Dive Brief:
- Catalent said Tuesday it had signed a long-term agreement with Novartis' AveXis unit for manufacturing tied to Zolgensma, a gene therapy approved this year and launched at a price that makes it the most expensive drug ever brought to market.
- With the agreement, Novartis gains dedicated space at a new facility near the Baltimore-Washington International Airport built by Paragon Gene Therapy, a Catalent unit acquired in an April deal.
- Paragon Gene Therapy will also help with process development for clinical supply of viral therapies in AveXis' pipeline, Catalent said in a July 16 news release. In addition to Zolgensma, AveXis has two preclinical gene therapy candidates that it hopes to advance into human testing this year or early next.
Dive Insight:
Working with Catalent gives Novartis another avenue for producing Zolgensma (onasemonogene abeparvovec) and the viruses used to deliver it.
Currently, commercial supply of Zolgensma is produced at an AveXis site in Libertyville, Illinois. The pharma is working to ready two other sites in North Carolina and Colorado as well.
Those efforts appear more aimed at future needs, as Novartis is confident it can supply sufficient quantities of Zolgensma to meet current market demand.
"This year we'll have ample capacity up to 1,000 patients plus and then we'll plan to expand capacity going forward," said Novartis CEO Vas Narasimhan on a Thursday conference call discussing Novartis second quarter earnings.
Zolgensma is designed to treat spinal muscular atrophy, a condition that affects about 500 babies a year in the U.S. Infants born with the most severe type of SMA rarely live more than two years. Zolgensma is designed as a one-time genetic fix, offering to halt progressive muscle weakness.

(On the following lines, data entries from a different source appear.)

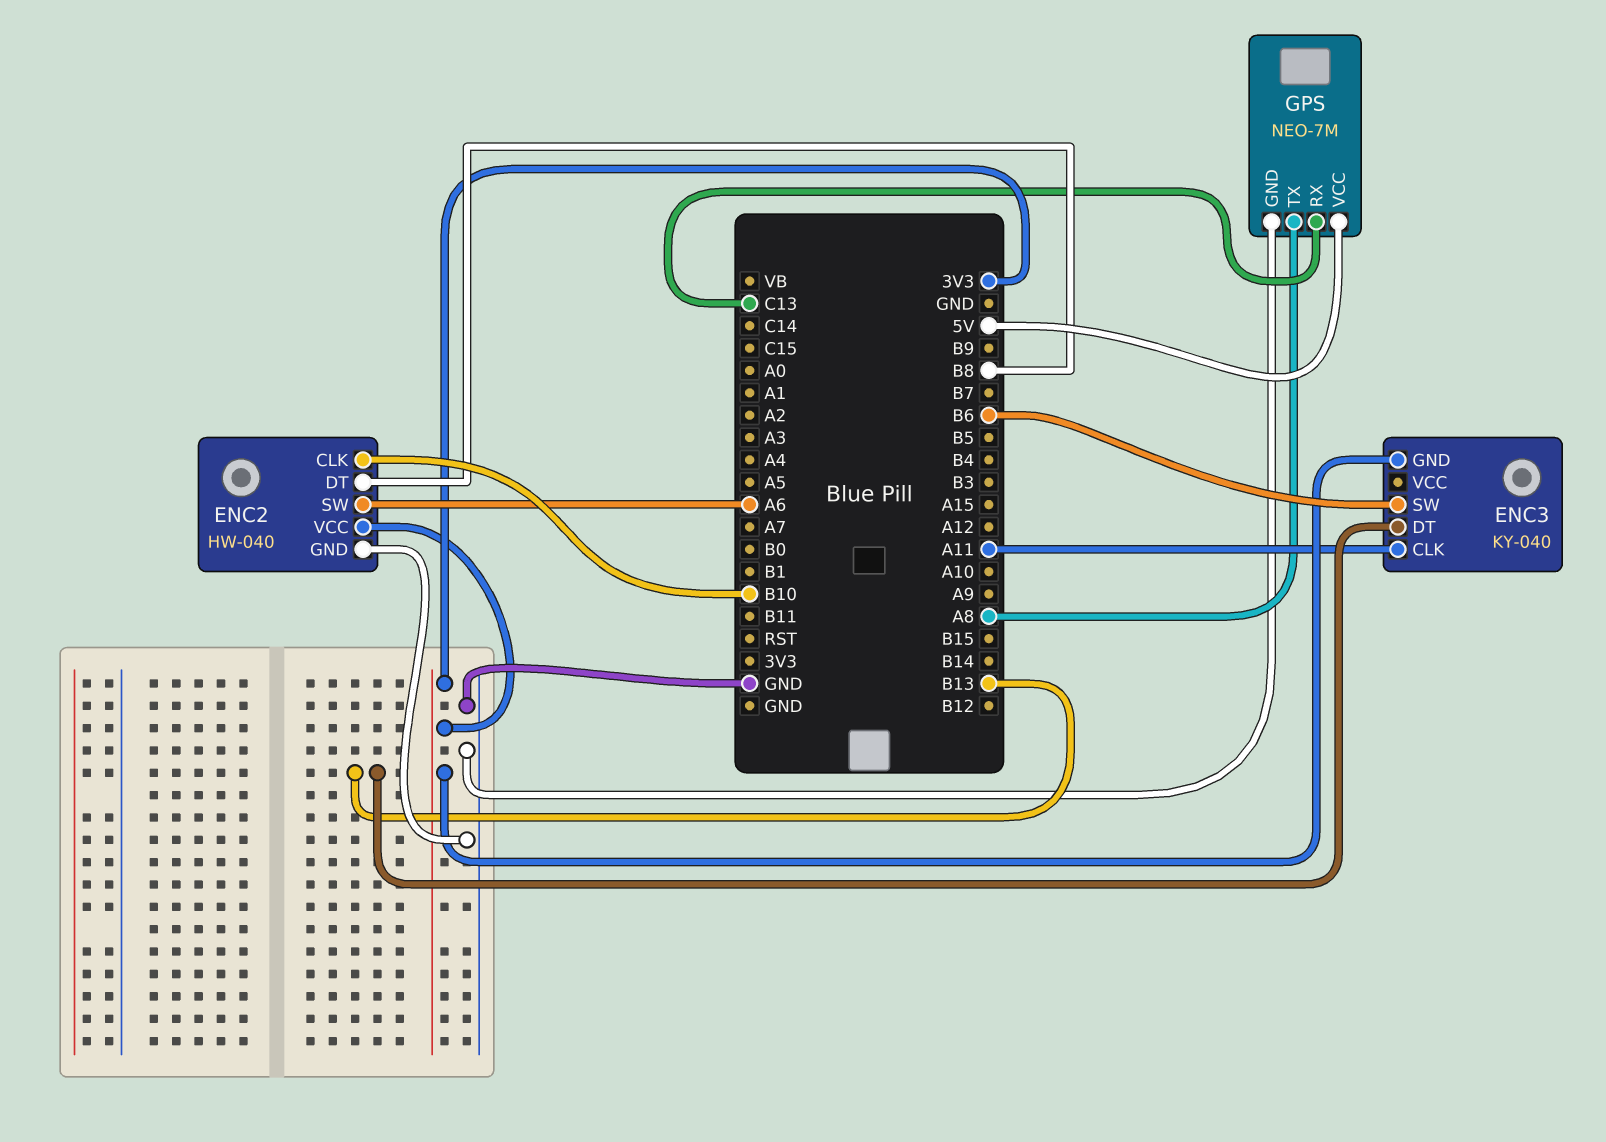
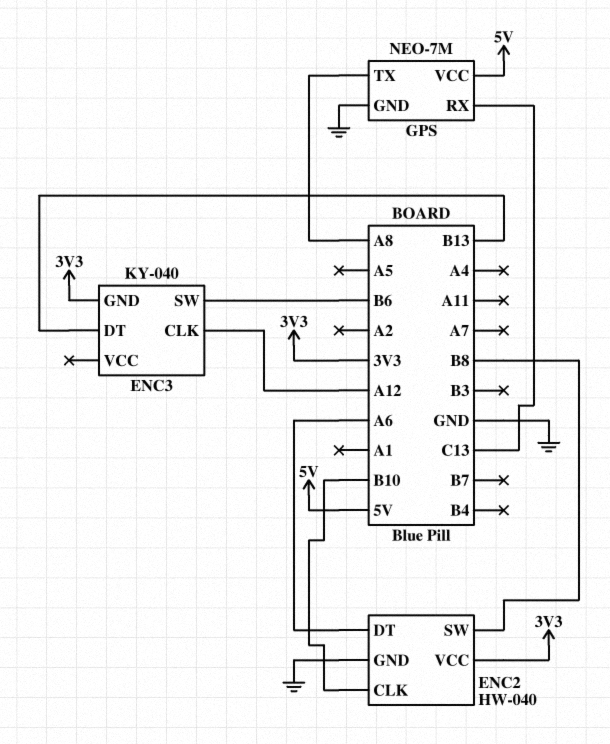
ENC2 pin DT: B8 -> A6
ENC2 pin SW: A6 -> B8
ENC3 pin CLK: A11 -> A12

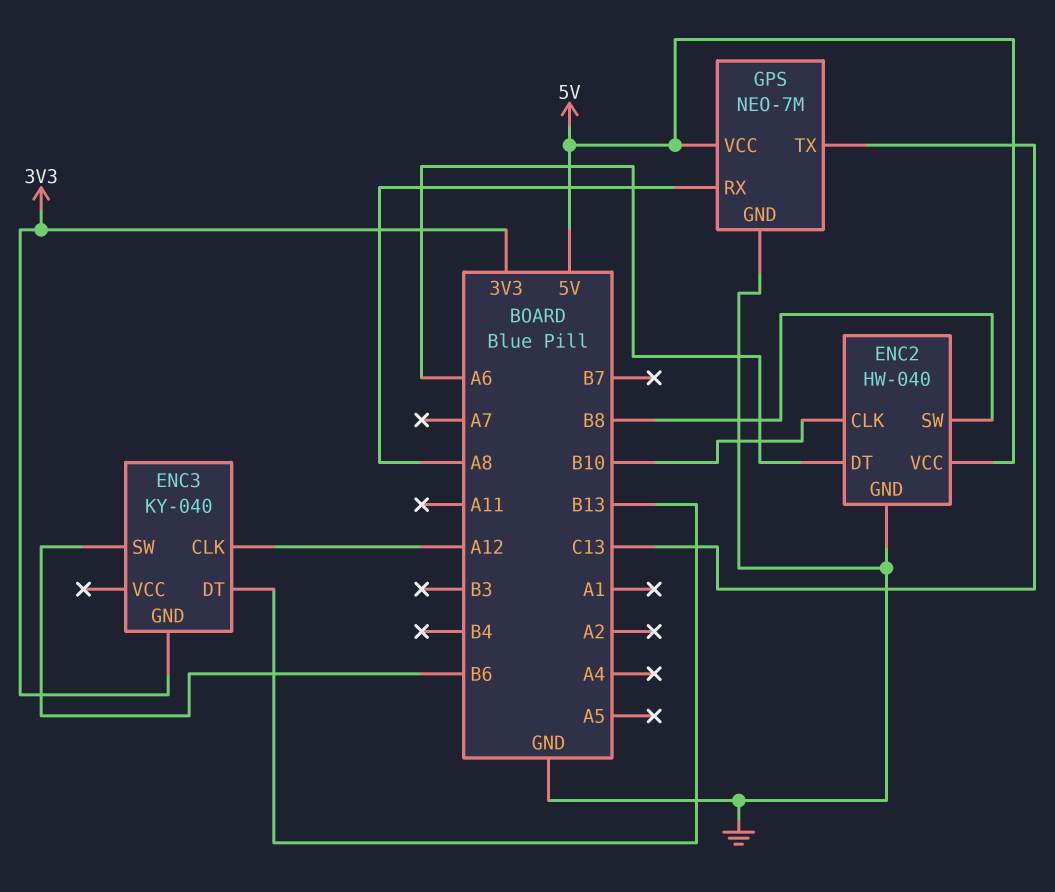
ENC2 pin VCC: 3V3 -> 5V
GPS pin RX: C13 -> A8
GPS pin TX: A8 -> C13

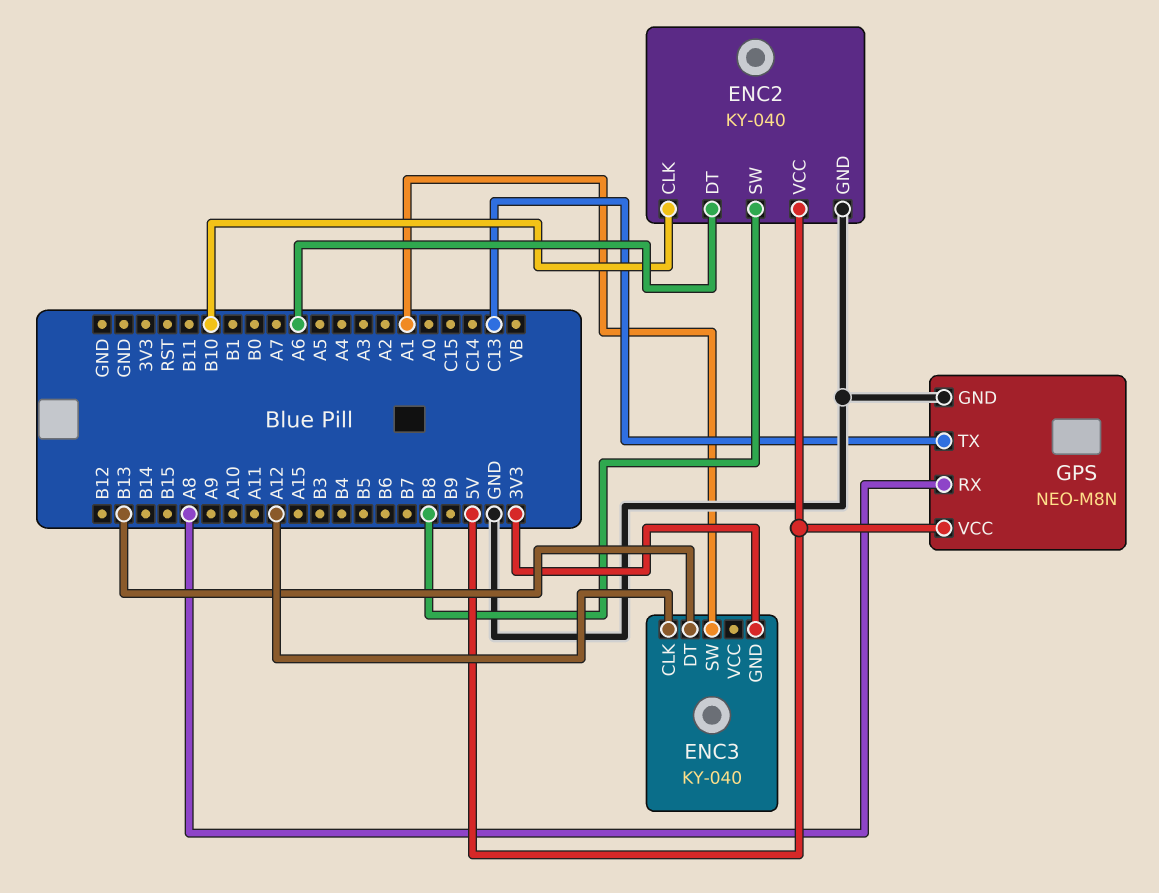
ENC2: HW-040 -> KY-040
ENC3 pin SW: B6 -> A1
GPS: NEO-7M -> NEO-M8N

But the transformative therapy comes with a record-setting price tag — $2.1 million for one dose, which Novartis intends to be paid in $425,000 installments over five years. Insurers have shown some early signs of pushback on the drug's approved label, but generally are covering the therapy.
Novartis is betting that the drug's life-saving benefit will justify the cost for insurers and patients.
For Catalent, the agreement serves as some validation of the $1.2 billion it spent this year to acquire Paragon. Contract manufacturers like Catalent are increasingly investing in the gene therapy field, seeking to support a growing pipeline of experimental therapies.
Paragon recently entered into another gene therapy supply deal with Amicus Therapeutics, a New Jersey-based biotech that's broadened its investment in the space.